Повсюду лампочки разбиты.
Полы в потёках. Просто мразь.
Стоит тот дом в какой-то яме.
Спускаешься. Тут мост. С вещами.
Мы поселились. Жутко. Мрак,
Как будто есть какой-то знак.
Сходили мы к американцам,
По одному, кто семьи – враз,
Отказано, и без гримас.
Израиль только чужестранцам.
Сиди в Италии хоть век,
Иль Израиль, таков побег.
4
Внизу квартира. Я вхожу
И вижу карты, здесь играют.
Пахан с ворами, блиндажу
Подобно всё. Здесь прогорают.
Сажусь. Наколки на руках.
Пузырь. Согласие в братках.
Мне наливают. Пью за них.
Закусываю. Теперь должник.
Пахан – он смотрит на меня,
И тянет ближе мои руки.
Глаза пахана близоруки,
Его рука – ого – клешня.
Он говорит, ему б такие,
Пошёл бы ввысь – в воры лихие.
5
Их Штаты брали без проблем,
Израиль разрешал им это,
Ну, что ж, возьмём такой ярем,
Хоть дрянь у каждого анкета.
Тюрьма их лучшая юдоль,
Что поперёк глядеть, что вдоль,
А СССР отправил нам же
Такой неправильный багажик.
Так что они опять прожрут,
Что выделено, нам не надо,
Окончим эту буффонаду,
Уж лучше нам, пусть будет тут.
Они уехали, мы ждём,
Но, право, здесь не пропадём.
6
Внизу под нами, во дворе,
Играли дети, смех и крики
Сопутствовали их игре,
Звучали до ночи в гибриде.
Но, впрочем, это ничего,
Выдерживать их озорство,
Но делать нечего нам с Римом,
Мы съехали с квартиры.
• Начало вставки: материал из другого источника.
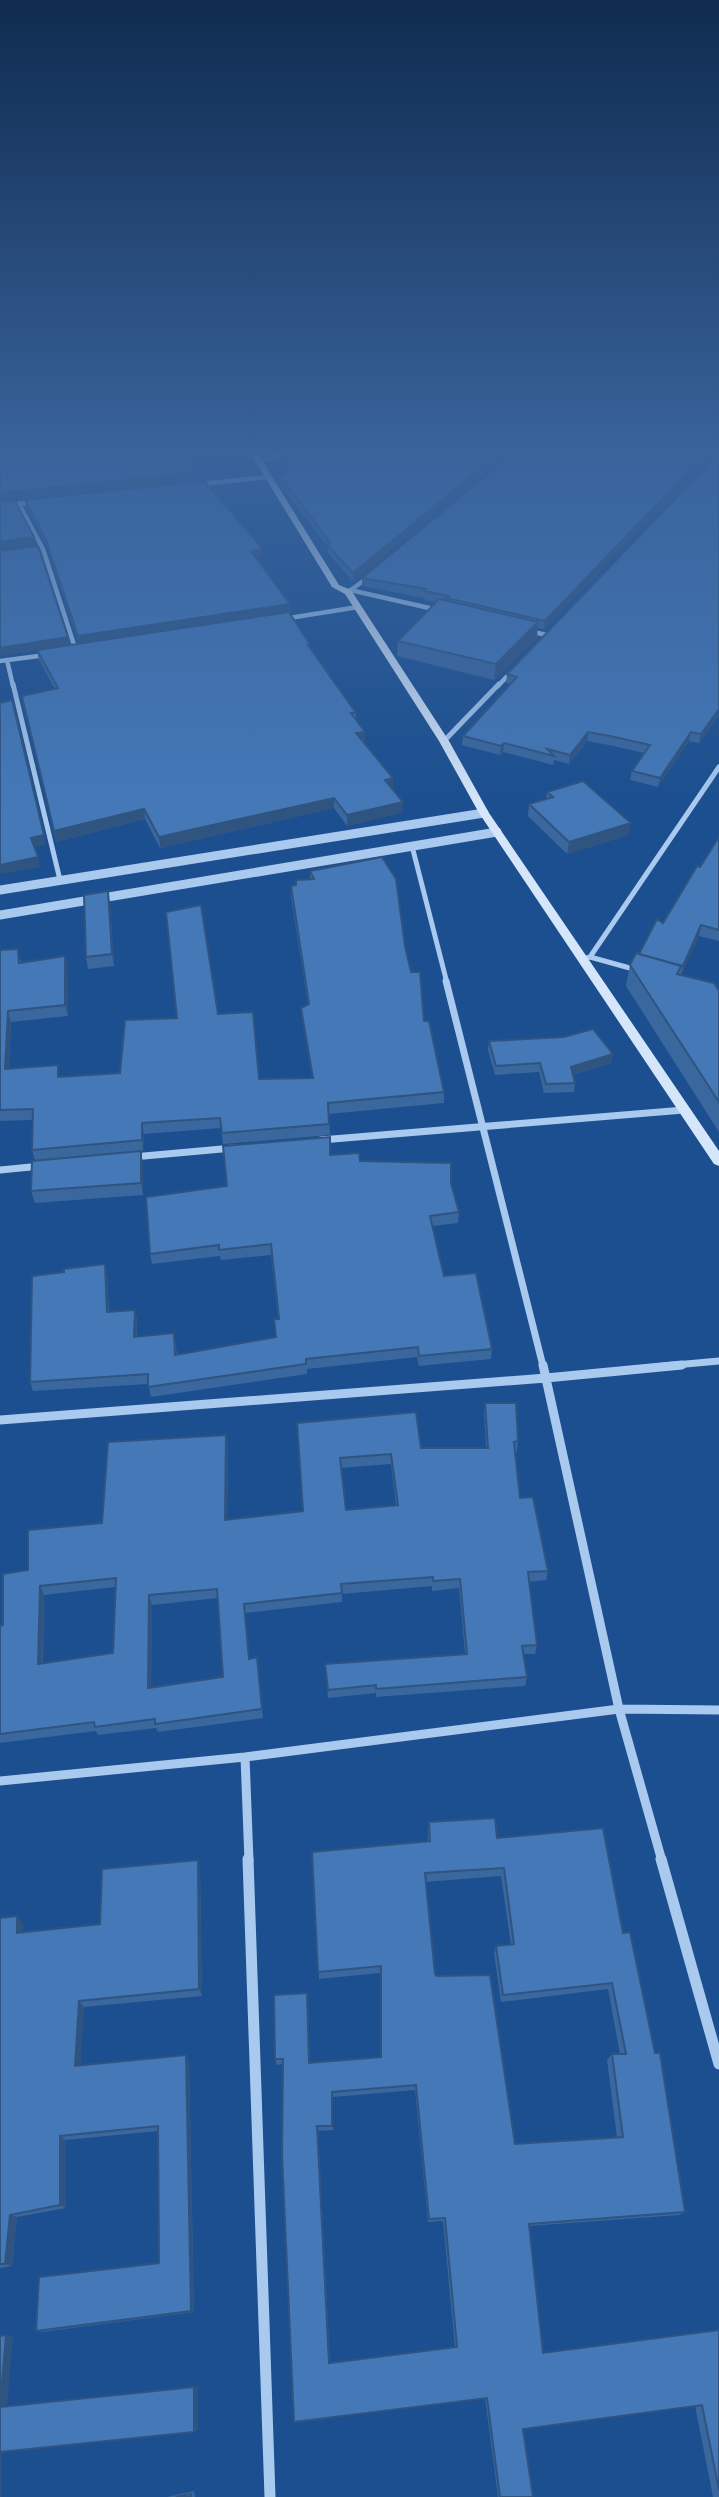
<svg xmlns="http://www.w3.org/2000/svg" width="719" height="2497" font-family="'Golos Text',sans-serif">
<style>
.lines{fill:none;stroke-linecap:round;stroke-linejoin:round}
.minor-far4{stroke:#a9c9ee;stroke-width:4.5}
.minor-far3{stroke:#a9c9ee;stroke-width:5}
.minor-far2{stroke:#a9c9ee;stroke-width:7}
.minor-far1{stroke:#a9c9ee;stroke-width:9}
.minor{stroke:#a9c9ee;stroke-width:11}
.tertiary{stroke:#a9c9ee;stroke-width:9}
.secondary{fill:#d6e6fa;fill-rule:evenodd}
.wall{fill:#3a679d;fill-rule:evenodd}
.shaded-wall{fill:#305480}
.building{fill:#4478b7;stroke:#305480;stroke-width:2;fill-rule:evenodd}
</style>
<rect width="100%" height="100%" fill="#1b4f8f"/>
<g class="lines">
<path class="minor-far4" d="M260,462L280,454
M199,484L270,477
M19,504L43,549L76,651
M0,506L34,502
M350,590L438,610
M348,592L370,576
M283,619L358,607
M528,631L547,635
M7,660L13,686
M0,661L46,655
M498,686L512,671"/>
<path class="minor-far3" d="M13,684L60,880
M444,741L499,684
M412,846L447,983
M590,957L637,970
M583,959L590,957L719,767"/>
<path class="minor-far2" d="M446,981L543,1366
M321,1140L684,1110
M133,1157L233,1148
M0,1170L41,1166
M664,1366L719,1361"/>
<path class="minor-far1" d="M543,1365L619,1709L662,1861
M0,1420L546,1378L682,1365
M245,1757L249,1861
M0,1781L245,1757L619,1709L719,1710"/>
<path class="minor" d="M248,1859L270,2497
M661,1859L719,2064"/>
<path class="tertiary" d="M0,890L484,813
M0,915L497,832"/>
<path class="secondary" d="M251,454H258L339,585L351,590L362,607L449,741L489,813L719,1151V1166L714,1164L479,813L439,741L345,594L332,587Z"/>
</g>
<path class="wall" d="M300,454H507L353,582L328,553V548L280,483V475L284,474V467Z
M719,458V715L699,743L689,741L658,787L630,780L632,771L644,753L609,745L587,741L569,764L554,760L553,765L503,752L500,755L462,745L463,736L510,684L506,683L507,674Z
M703,463L544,629L537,628V638L494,680L397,656L398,641L436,602L424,600V598L362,586V578Z
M25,500L263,549V557L256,558L291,612L289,613L310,649L356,713V719L365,742H364L393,778V788H392L403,812L347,826L334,808L160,848L145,819L56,842L22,696L55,689L39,660L37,651L68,637L69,645L79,644L48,548L27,508Z
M547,792L628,835L567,854L528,816L529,804L546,799Z
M719,837V941L699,936L681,975L719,991V1132L626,986L630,965L663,923Z
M310,871L405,946L424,1021L444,1092V1103L329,1114L330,1135L223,1144L221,1128L144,1134L143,1151H141L143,1164V1195L35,1203L31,1191L35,1161L32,1150L33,1120L0,1121V950L21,960V962L65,956L67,966L68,1016L11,1022L9,1068L61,1077L120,1073L177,1018L218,1014L259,1079L312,1078L302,1019L301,1008L308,1005L291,897V886L310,880Z
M110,904L114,966L88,969L86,957Z
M489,1041L613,1054L611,1063L573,1075L575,1083L574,1092L544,1093L539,1072L495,1075L488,1050Z
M330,1155L360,1161L451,1183L459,1212L458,1223L432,1226L444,1276L492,1349L491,1359L419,1366L417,1357L307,1369V1374L151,1397L148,1384L33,1391L30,1382L64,1272L107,1274L109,1312L135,1310L137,1321V1337L174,1333L177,1355L276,1338L278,1319L271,1255L221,1260L220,1256L152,1264L150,1254L227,1186Z
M485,1403L518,1441L517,1452H515L520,1498L548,1571L546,1580L529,1582L537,1645L535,1654H523L527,1677L525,1686L376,1697V1693L328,1698L325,1664L465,1654L459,1588L432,1591V1586L342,1594V1602L245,1613L249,1659L258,1666L263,1718L158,1732L156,1728L98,1735L96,1731L0,1743V1626L3,1625L28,1570L102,1523L226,1435L228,1445L227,1520L303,1511L297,1423L421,1448H486L484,1413ZM391,1464L396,1505L346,1510L341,1468ZM115,1587L113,1653L43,1663L44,1595ZM218,1598L223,1677L151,1687L152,1605Z
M429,1822L497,1838L623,1933L685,2212L679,2215L529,2226L543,2353L719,2330V2497H713L695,2406L523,2429L533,2497H498L485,2398L294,2422L283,2064L277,2065L275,2059L308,1999L310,2063L381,2057L380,1973L319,1979L312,1852L428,1841V1831ZM501,1876L511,1945L496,1946L494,1953L501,2002L608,1989L620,2054H612L607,2060L617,2137L515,2144L435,1974L425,1882ZM415,2090L428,2222L443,2221L455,2348L330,2363L318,2131L333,2130V2097Z
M200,1868L202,1996L84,2007L80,2066L189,2061L194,2312L42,2332L36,2331L159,2263L158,2131L66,2140V2208L17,2217L12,2266L0,2268V1918L23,1923L22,1932L100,1924Z
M194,2491L195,2497H167Z"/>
<path class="shaded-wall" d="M498,454H507L353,582V573Z
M704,455L703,463L544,629L545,621Z
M196,462L197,470L190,471L189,463Z
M197,472L198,480L0,501V493Z
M34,537L36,545L0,550V542Z
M263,549V557L251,559V551Z
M290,604L291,612L79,644L78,636Z
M538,622L537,638L494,680L496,664Z
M68,637L69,646L0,656V648Z
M719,709V715L699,743L701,734Z
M365,732V742L356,744V733Z
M588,732L587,741L569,764L570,755Z
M691,732L689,741L658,787L660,778Z
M504,743L503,752L500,755L501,746Z
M393,778V788L385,790V780Z
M334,798V808L160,848L159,837Z
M403,802V812L347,826V815Z
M144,809L145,819L56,842L54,831Z
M631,823L628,835L567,854L569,842Z
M44,835L46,844L33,848L31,838Z
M38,857L40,867L0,874V865Z
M108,891L110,904L114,966L112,954Z
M701,925L699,936L681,976L683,966Z
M65,956L67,966L68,1016L65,1005Z
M8,1011L11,1022L8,1080L5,1069Z
M613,1054L611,1063L569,1076L571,1067Z
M142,1123L144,1134L143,1151L142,1140Z
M141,1151L143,1164V1195L141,1183Z
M105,1264L107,1274L109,1323L107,1312Z
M135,1310L137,1321L136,1347L134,1337Z
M226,1435L228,1445L227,1530L225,1520Z
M40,1586L44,1595L42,1673L38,1664Z
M149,1595L152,1605L151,1696L148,1688Z
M198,1860L200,1868L202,1996L199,1989Z
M17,1916L23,1923L22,1940L17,1933Z
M79,2001L84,2007L80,2071L75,2066Z
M186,2055L189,2061L194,2312L191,2311Z
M60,2136L66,2140V2208L60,2205Z
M10,2215L17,2217L12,2266L5,2264Z
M6,2335L13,2336L7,2406L0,2407Z
M194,2387H198V2430L194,2432Z
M0,2451H2V2497H0Z"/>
<path class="building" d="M0,454H191L196,462L189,463L197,472L0,493Z
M300,454H498L353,573L327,545L331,544L280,475L290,473L284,467Z
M513,454L704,455L545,621L447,598L449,596L424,591L426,589L362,578Z
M715,458H719V709L701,734L691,732L660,778L632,771L650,745L610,736L588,732L570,755L547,749L554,756L504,743L501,746L463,736L517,677L507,674Z
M204,481L263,549L251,551L290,604L78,636L46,540L25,500Z
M15,501L34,537L0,542V502Z
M38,546L68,637L0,648V551Z
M439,599L538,622L496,664L398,641Z
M289,612L310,645H308L356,713H351L365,732L356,733L393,778L385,780L403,802L347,815L334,798L159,837L144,809L54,831L22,696L58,688L37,650Z
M12,700L44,835L31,838L38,857L0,865V703Z
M583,781L631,823L569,842L529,804L553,797L547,792Z
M719,837V930L701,925L683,966L639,954L657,919L663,923L697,866L700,867Z
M382,857L396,879L405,946L411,972H420L424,1021H429L444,1092L328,1103L329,1124L222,1133L220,1118L142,1123V1140L32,1150L33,1109L0,1110V950L18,949L19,963L65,956V1005L8,1011L5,1069L58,1065V1077L120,1073L125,1020L177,1018L166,912L201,905L218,1014L253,1012L259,1079L313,1078L301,1008L309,1004L291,886L296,885V880L314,879L310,871Z
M108,891L112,954L86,957L84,895Z
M636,953L681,966L677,974L714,983L719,991V1102L630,965Z
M593,1029L613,1054L571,1067L575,1083L546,1084L540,1063L496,1066L489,1041L564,1037Z
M330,1137V1155L359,1153L360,1161L451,1163V1183L459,1212L430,1216L444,1276L476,1273L492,1349L419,1356L418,1347L306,1359V1364L148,1387V1374L30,1382L32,1276L64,1272V1269L105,1264L107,1312L135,1310L134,1337L174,1333L175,1355L276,1337L274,1319H279L271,1244L219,1250V1245L150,1254L146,1197L227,1186L223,1146Z
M141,1151V1183L31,1191L32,1161Z
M485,1403H516L518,1441L514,1442L520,1498L533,1497L548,1571L528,1572L537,1645L522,1646L527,1677L376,1689V1685L328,1690L325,1664L467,1654L460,1579L433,1581V1577L341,1584L342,1593L244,1604L249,1659L257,1657L262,1709L155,1724V1719L95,1727L94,1722L0,1734V1626L3,1625V1574L28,1570V1530L102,1523L108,1442L226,1435L225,1520L303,1511L297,1423L416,1412L421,1448H488ZM391,1454L398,1505L346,1510L340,1458ZM116,1578L113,1653L38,1664L40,1586ZM217,1589L223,1677L148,1688L149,1595Z
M495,1818L497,1838L603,1828L623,1933L630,1932L655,2053H660L685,2212L529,2224L543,2353L719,2330V2490L702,2405L523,2429L533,2497H500L487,2398L294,2422L282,2155L283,2059H275L274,1995L307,1993L309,2063L381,2057V1966L318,1972L312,1852L430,1841L429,1822ZM504,1868L514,1944L496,1946L503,1995L612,1983L626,2054H612L623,2137L515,2144L490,1975L437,1976L435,1974L425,1873ZM416,2085L429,2219L445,2218L457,2347L329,2363L317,2126H332V2092Z
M198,1860L199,1989L79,2001L75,2066L186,2055L191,2311L36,2331L39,2277L159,2263L158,2126L60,2136V2205L10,2215L5,2264H0V1918L17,1916V1933L100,1924L102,1869Z
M6,2335L0,2407L194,2387V2432L0,2452V2336Z
M191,2494V2497H176Z"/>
<linearGradient id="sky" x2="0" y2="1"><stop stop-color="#0f2b4f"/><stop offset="0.56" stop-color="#39639b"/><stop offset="1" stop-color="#39639b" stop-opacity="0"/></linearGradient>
<rect width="719" height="804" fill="url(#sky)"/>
</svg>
С Димой
Автобусом в Ладисполь, вот
Куда стремились мы, и сразу
Нашли жильё, как по заказу,
Хозяевам растить доход
Приятно – с русских сострижёшь,
И денежки ты заберёшь.
7
Дорогая, мы живём в пустующей гостинице.
Война кончилась. По улицам города
ходят оборванные солдаты.
Что это за армия была – не припомню.
За что воевали – неизвестно.
Очевидно одно: все кончилось всеобщим поражением.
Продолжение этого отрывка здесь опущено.